> WHAT YOU SHOULD DO:
Print the records again, matching each line exactly.

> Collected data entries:

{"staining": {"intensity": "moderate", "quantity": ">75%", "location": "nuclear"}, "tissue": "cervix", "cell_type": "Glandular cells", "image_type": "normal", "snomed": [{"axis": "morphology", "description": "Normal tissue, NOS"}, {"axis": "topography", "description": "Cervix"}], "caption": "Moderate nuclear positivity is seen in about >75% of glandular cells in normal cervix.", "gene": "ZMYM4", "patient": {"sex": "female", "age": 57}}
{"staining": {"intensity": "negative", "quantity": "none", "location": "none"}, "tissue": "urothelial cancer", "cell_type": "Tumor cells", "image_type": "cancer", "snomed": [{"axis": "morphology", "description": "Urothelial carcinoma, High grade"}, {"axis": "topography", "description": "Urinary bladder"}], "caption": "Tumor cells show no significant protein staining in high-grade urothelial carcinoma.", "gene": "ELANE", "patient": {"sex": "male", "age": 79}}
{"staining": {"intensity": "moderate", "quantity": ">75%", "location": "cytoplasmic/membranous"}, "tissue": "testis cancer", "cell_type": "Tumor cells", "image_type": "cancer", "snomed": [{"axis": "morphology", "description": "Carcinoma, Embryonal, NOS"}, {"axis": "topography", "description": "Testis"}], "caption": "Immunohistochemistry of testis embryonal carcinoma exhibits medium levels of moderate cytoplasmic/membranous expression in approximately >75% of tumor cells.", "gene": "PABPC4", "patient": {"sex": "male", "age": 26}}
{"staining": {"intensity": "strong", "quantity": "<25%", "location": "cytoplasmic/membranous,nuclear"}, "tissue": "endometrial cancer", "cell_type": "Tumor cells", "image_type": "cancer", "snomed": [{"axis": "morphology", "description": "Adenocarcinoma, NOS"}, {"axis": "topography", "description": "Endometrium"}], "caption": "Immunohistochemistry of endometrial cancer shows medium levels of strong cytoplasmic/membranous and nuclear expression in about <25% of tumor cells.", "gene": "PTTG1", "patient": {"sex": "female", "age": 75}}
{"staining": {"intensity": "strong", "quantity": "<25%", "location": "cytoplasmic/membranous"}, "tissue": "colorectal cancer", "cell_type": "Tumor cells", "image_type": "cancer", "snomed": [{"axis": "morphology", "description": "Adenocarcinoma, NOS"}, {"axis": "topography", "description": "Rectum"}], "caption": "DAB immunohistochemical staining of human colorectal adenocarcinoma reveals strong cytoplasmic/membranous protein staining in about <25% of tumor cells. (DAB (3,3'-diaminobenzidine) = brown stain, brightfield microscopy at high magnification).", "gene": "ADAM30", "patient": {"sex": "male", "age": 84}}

> SOLUTION FOR THIS TASK:
{"staining": {"intensity": "moderate", "quantity": ">75%", "location": "nuclear"}, "tissue": "cervix", "cell_type": "Glandular cells", "image_type": "normal", "snomed": [{"axis": "morphology", "description": "Normal tissue, NOS"}, {"axis": "topography", "description": "Cervix"}], "caption": "Moderate nuclear positivity is seen in about >75% of glandular cells in normal cervix.", "gene": "ZMYM4", "patient": {"sex": "female", "age": 57}}
{"staining": {"intensity": "negative", "quantity": "none", "location": "none"}, "tissue": "urothelial cancer", "cell_type": "Tumor cells", "image_type": "cancer", "snomed": [{"axis": "morphology", "description": "Urothelial carcinoma, High grade"}, {"axis": "topography", "description": "Urinary bladder"}], "caption": "Tumor cells show no significant protein staining in high-grade urothelial carcinoma.", "gene": "ELANE", "patient": {"sex": "male", "age": 79}}
{"staining": {"intensity": "moderate", "quantity": ">75%", "location": "cytoplasmic/membranous"}, "tissue": "testis cancer", "cell_type": "Tumor cells", "image_type": "cancer", "snomed": [{"axis": "morphology", "description": "Carcinoma, Embryonal, NOS"}, {"axis": "topography", "description": "Testis"}], "caption": "Immunohistochemistry of testis embryonal carcinoma exhibits medium levels of moderate cytoplasmic/membranous expression in approximately >75% of tumor cells.", "gene": "PABPC4", "patient": {"sex": "male", "age": 26}}
{"staining": {"intensity": "strong", "quantity": "<25%", "location": "cytoplasmic/membranous,nuclear"}, "tissue": "endometrial cancer", "cell_type": "Tumor cells", "image_type": "cancer", "snomed": [{"axis": "morphology", "description": "Adenocarcinoma, NOS"}, {"axis": "topography", "description": "Endometrium"}], "caption": "Immunohistochemistry of endometrial cancer shows medium levels of strong cytoplasmic/membranous and nuclear expression in about <25% of tumor cells.", "gene": "PTTG1", "patient": {"sex": "female", "age": 75}}
{"staining": {"intensity": "strong", "quantity": "<25%", "location": "cytoplasmic/membranous"}, "tissue": "colorectal cancer", "cell_type": "Tumor cells", "image_type": "cancer", "snomed": [{"axis": "morphology", "description": "Adenocarcinoma, NOS"}, {"axis": "topography", "description": "Rectum"}], "caption": "DAB immunohistochemical staining of human colorectal adenocarcinoma reveals strong cytoplasmic/membranous protein staining in about <25% of tumor cells. (DAB (3,3'-diaminobenzidine) = brown stain, brightfield microscopy at high magnification).", "gene": "ADAM30", "patient": {"sex": "male", "age": 84}}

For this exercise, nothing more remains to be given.